EXERCISE DIRECTIONS:
Retype the records below exactly as they stand, but with no images.

Spatial grounding data:
########################################

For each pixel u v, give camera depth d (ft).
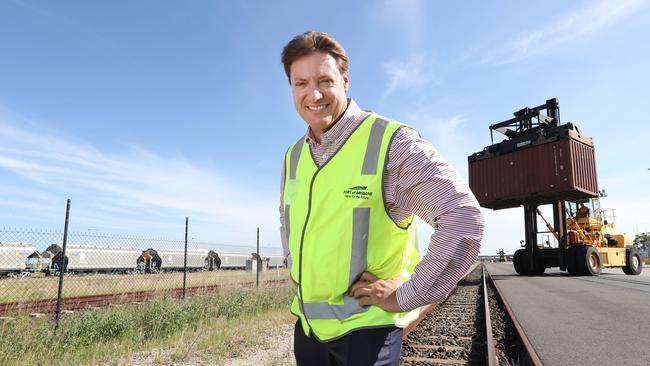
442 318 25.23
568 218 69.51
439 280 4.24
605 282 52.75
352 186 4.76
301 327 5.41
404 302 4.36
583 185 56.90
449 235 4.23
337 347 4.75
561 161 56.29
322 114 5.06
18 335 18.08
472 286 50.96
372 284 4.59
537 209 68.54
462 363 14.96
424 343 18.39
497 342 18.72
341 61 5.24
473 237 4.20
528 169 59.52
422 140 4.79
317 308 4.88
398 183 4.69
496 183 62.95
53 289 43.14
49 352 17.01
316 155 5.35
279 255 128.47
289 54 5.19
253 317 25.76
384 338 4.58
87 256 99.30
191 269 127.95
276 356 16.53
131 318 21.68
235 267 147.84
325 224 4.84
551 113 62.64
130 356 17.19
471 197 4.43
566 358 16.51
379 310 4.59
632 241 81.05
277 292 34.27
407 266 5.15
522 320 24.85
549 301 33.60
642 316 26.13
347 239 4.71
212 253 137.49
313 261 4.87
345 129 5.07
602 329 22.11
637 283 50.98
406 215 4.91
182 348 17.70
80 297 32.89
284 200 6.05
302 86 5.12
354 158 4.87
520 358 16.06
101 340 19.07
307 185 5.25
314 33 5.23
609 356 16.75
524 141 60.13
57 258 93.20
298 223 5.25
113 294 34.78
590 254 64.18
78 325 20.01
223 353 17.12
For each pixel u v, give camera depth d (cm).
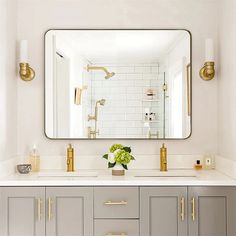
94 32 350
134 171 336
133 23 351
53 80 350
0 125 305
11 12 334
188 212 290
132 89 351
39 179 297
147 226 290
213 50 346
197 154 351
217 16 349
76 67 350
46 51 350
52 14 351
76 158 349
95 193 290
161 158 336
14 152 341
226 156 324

########################################

REPLY:
For each pixel u v, give camera depth d (ft).
442 318 25.23
568 218 69.51
439 280 4.24
605 282 52.75
352 186 4.76
301 327 5.41
404 302 4.36
583 185 56.90
449 235 4.23
337 347 4.75
561 161 56.29
322 114 5.06
18 335 18.08
472 286 50.96
372 284 4.59
537 209 68.54
462 363 14.96
424 343 18.39
497 342 18.72
341 61 5.24
473 237 4.20
528 169 59.52
422 140 4.79
317 308 4.88
398 183 4.69
496 183 62.95
53 289 43.14
49 352 17.01
316 155 5.35
279 255 128.47
289 54 5.19
253 317 25.76
384 338 4.58
87 256 99.30
191 269 127.95
276 356 16.53
131 318 21.68
235 267 147.84
325 224 4.84
551 113 62.64
130 356 17.19
471 197 4.43
566 358 16.51
379 310 4.59
632 241 81.05
277 292 34.27
407 266 5.15
522 320 24.85
549 301 33.60
642 316 26.13
347 239 4.71
212 253 137.49
313 261 4.87
345 129 5.07
602 329 22.11
637 283 50.98
406 215 4.91
182 348 17.70
80 297 32.89
284 200 6.05
302 86 5.12
354 158 4.87
520 358 16.06
101 340 19.07
307 185 5.25
314 33 5.23
609 356 16.75
524 141 60.13
57 258 93.20
298 223 5.25
113 294 34.78
590 254 64.18
78 325 20.01
223 353 17.12
For each pixel u v, give camera depth d (cm).
94 32 350
134 171 336
133 23 351
53 80 350
0 125 305
11 12 334
188 212 290
132 89 351
39 179 297
147 226 290
213 50 346
197 154 351
217 16 349
76 67 350
46 51 350
52 14 351
76 158 349
95 193 290
161 158 336
14 152 341
226 156 324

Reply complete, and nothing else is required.